H-1B Visa Lottery: How Some Companies Are Cheating the System

Schedule Your Consultation
h-1b visa

The demand for H-1B visas often exceeds the annual cap of 85,000 visas, which includes 20,000 reserved for workers with advanced degrees from U.S. institutions. To allocate the visas fairly, the U.S. Citizenship and Immigration Services (USCIS) conducts a random lottery every year. However, unfortunately, USCIS has discovered that many people are attempting to game the system and get an unfair advantage over others. Please continue reading and reach out to a seasoned New York City immigration lawyer from the Lightman Law Firm to learn more about the H-1B visa process and what’s currently happening with H-1B fraud.

How are some companies cheating the lottery?

According to the Biden administration, some small technology companies have colluded to increase the chances that their prospective foreign hires will win a visa in the lottery. They do this by entering the same applicants multiple times under different employers, creating an unfair advantage over other applicants and employers.

USCIS said it has found evidence that several dozen companies have engaged in this practice, driving up the record number of applications in recent years. The agency said it has referred some cases to the Department of Justice for possible prosecution.

What are the consequences of cheating the lottery?

Cheating the lottery not only violates the law, but also harms the integrity of the H-1B program and its beneficiaries. It reduces the chances of legitimate applicants and employers obtaining a visa, and it deprives qualified U.S. workers of job opportunities.

Moreover, it exposes foreign workers who are hired through fraudulent means to potential exploitation and abuse by their employers. They may face lower wages, poor working conditions, or even deportation if their visas are revoked.

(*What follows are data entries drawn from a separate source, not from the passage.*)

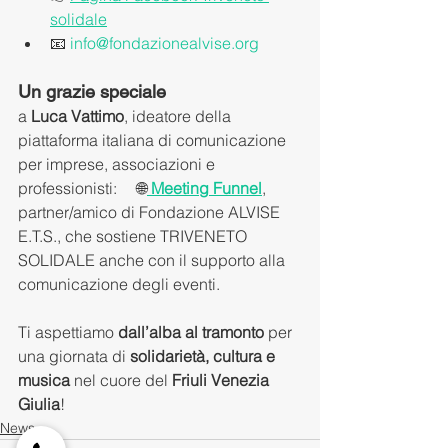
solidale
📧 
info@fondazionealvise.org
Un grazie speciale
a 
Luca Vattimo
, ideatore della 
piattaforma italiana di comunicazione 
per imprese, associazioni e 
professionisti:     🌐
Meeting Funnel
, 
partner/amico di Fondazione ALVISE 
E.T.S., che sostiene TRIVENETO 
SOLIDALE anche con il supporto alla 
comunicazione degli eventi.  
Ti aspettiamo 
dall’alba al tramonto
 per 
una giornata di 
solidarietà, cultura e 
musica
 nel cuore del 
Friuli Venezia 
Giulia
!
News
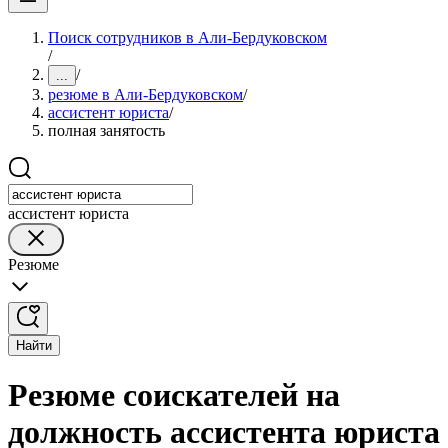
Поиск сотрудников в Али-Бердуковском
/
/
...
резюме в Али-Бердуковском
/
ассистент юриста
/
полная занятость
ассистент юриста
Резюме
Найти
Резюме соискателей на
должность ассистента юриста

What is the government doing to prevent H-1B lottery fraud?

The government is taking several steps to detect and prevent cheating in the H-1B lottery. Recently, USCIS said it has implemented new measures to identify duplicate registrations and flag suspicious patterns of behavior. It also said it will conduct more site visits and audits to verify the eligibility and compliance of H-1B employers and workers.

In addition, the government is planning to change the way the lottery is conducted in the future. Instead of using a random selection process, it will prioritize applicants based on their wages, skills, and education levels. This is intended to attract and retain the best and brightest foreign talent and protect U.S. workers’ interests.